32Le premier consiste à juxtaposer une série d’activités sur des contenus travaillés en Ls pour les travailler ensuite en Le, avec l’idée sous-jacente d’un transfert des savoirs et savoir-faire enseignés ou réactivés en Ls sur les nouvelles connaissances à construire en Le. C’est le cas lorsque l’enseignante propose de travailler en Ls sept critères hétérogènes d’un bon exposé – bonne introduction, bon handout, utilisation de supports visuels, attitude adéquate, prise en compte du public, bonne structure, formulations de phrases claires – pour ensuite aborder « comment est-ce que ces points-LÀ- / ils se réalisent en allemand » (Entretien I, Extrait 2).
33Un deuxième mode consiste à travailler les deux langues en parallèle. L’enseignante évoque la possibilité de partir d’un exposé complet « en bi-langue » et de travailler des contenus différents, les points du bon exposé en Ls, les moyens linguistiques en Le (Entretien I, Extrait 8, 16.1.2013). Dans l’extrait ci-dessous, elle propose de créer un document qui récapitulerait en parallèle les caractéristiques d’un bon exposé et les moyens linguistiques dans les deux langues :
[…] puis on complète ces affiches et qu’elles soient vraiment LÀ pour qu’ils puissent les REregarder quand ils travaillent avec l’allemand […] puis qu’après on développe par exemple pour la structure ces mêmes affiches mais en ALLEMAND […] pour qu’il y ait des MOTS des mots de structu:re pour qu’ils les ils puissent les VOIR. (Entretien II, Extrait 8)

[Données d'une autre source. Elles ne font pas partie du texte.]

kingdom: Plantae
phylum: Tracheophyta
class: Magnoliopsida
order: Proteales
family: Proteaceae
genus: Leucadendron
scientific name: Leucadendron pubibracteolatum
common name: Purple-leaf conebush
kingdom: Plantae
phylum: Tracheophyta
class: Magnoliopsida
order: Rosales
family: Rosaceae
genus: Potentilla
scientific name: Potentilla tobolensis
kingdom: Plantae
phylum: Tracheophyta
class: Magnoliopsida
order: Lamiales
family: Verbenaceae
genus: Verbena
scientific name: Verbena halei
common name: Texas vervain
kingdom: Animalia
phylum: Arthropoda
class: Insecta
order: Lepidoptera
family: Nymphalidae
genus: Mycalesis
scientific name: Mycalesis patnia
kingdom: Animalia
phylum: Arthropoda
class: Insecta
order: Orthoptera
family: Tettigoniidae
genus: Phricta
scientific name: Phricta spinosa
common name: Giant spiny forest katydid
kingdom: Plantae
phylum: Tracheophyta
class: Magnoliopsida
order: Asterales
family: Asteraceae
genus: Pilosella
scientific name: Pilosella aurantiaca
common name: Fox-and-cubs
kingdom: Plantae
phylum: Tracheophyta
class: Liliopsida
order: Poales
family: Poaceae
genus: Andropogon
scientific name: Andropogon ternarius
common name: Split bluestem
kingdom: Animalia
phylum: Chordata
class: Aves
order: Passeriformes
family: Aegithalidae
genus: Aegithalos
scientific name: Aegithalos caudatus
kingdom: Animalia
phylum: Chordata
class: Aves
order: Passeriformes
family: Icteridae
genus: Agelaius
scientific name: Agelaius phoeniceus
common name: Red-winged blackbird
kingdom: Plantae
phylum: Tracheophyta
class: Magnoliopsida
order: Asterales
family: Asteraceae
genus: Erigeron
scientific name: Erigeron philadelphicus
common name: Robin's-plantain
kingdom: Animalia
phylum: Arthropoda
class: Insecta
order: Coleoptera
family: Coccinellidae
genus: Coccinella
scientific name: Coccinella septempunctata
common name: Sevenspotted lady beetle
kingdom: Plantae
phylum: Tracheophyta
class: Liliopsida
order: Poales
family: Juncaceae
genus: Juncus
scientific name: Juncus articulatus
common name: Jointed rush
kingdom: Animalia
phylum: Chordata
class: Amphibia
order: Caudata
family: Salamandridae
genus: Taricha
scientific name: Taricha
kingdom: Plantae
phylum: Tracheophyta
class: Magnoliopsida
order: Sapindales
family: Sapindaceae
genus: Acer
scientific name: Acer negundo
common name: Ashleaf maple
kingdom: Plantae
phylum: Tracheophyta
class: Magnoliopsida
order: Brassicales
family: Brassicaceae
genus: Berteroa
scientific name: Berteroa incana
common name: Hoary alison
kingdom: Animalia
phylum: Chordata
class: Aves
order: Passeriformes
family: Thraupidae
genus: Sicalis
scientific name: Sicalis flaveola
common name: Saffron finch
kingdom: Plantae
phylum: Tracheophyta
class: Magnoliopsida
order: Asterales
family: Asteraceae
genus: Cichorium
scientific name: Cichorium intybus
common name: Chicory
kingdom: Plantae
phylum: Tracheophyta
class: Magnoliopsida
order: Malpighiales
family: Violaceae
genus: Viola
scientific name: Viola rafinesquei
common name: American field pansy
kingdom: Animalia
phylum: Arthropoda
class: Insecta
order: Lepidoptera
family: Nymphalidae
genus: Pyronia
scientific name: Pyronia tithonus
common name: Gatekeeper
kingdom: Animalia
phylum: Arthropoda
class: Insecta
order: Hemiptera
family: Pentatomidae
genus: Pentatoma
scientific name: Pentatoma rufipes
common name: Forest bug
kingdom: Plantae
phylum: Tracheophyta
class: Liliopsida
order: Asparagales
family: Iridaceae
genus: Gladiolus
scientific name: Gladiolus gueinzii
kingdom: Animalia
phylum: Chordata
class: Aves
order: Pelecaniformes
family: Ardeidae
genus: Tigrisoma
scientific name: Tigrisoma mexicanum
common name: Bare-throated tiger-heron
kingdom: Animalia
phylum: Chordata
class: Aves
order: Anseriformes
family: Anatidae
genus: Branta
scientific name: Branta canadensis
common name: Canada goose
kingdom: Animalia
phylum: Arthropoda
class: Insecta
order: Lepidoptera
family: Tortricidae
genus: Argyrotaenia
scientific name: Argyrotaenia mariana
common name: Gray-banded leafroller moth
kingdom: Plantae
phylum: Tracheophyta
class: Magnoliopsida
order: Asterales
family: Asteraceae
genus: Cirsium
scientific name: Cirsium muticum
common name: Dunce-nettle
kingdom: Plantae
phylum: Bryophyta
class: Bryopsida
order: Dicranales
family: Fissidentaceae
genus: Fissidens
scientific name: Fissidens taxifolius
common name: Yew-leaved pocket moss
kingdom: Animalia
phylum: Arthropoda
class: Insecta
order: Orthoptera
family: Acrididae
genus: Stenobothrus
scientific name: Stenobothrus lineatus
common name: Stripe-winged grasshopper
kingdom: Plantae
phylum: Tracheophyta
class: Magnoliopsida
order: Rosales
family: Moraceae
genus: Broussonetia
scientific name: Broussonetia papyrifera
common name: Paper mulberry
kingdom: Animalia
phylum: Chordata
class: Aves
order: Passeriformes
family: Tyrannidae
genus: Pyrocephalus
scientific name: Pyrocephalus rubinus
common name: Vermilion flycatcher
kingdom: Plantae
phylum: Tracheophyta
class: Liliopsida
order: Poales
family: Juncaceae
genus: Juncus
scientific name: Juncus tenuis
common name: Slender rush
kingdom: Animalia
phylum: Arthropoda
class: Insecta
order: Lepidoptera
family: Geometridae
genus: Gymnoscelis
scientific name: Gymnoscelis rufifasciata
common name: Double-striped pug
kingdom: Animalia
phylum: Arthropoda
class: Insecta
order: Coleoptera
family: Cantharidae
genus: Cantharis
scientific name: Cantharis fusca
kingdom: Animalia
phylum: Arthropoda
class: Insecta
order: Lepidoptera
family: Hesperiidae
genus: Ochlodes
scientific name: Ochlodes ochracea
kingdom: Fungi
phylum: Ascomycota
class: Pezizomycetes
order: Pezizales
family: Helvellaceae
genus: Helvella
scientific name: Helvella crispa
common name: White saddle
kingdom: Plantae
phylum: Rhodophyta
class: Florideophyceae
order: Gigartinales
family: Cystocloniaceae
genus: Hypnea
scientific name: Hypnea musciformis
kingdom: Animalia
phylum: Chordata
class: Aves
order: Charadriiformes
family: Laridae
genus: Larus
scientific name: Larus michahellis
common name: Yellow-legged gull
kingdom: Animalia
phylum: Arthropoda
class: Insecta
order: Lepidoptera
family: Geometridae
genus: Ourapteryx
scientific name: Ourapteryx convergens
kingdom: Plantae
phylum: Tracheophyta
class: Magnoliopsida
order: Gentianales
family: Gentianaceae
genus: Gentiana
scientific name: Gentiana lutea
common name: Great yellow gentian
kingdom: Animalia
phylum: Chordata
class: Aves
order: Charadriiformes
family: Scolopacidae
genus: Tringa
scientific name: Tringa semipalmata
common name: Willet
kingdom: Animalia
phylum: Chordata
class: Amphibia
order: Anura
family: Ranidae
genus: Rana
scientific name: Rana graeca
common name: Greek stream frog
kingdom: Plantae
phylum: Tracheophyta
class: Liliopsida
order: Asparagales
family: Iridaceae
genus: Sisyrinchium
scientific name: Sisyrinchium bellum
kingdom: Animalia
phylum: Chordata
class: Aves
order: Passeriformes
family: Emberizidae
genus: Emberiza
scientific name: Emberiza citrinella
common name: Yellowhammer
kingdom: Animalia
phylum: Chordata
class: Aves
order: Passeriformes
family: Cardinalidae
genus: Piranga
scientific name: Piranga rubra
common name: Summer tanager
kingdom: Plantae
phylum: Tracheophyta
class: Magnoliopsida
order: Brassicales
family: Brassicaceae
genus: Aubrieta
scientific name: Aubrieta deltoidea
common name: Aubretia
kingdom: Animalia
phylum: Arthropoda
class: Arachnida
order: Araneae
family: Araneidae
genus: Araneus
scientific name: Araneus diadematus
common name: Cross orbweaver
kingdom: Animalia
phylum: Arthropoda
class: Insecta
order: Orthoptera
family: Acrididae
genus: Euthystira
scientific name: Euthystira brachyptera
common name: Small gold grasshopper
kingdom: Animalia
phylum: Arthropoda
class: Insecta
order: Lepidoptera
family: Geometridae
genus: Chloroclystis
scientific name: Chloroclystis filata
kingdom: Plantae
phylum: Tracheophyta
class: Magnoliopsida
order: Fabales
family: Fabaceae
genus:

34Le troisième mode, peu évoqué, joue sur la complémentarité des contenus, abordés soit en Ls soit en Le, selon les thématiques et la complexité des textes. La proposition de traiter la même thématique travaillée en Ls dans un texte complexe et de le simplifier ensuite pour un travail en Le va dans ce sens : « Comme les élèves connaissent le contenu, il n’y a PAS le BARRAGE de la compréhension » (Entretien II, Extrait 10). La difficulté de compréhension en Le diminuée, le travail peut désormais se focaliser sur une comparaison des formes du genre (parties, structure, langue) dans les deux langues.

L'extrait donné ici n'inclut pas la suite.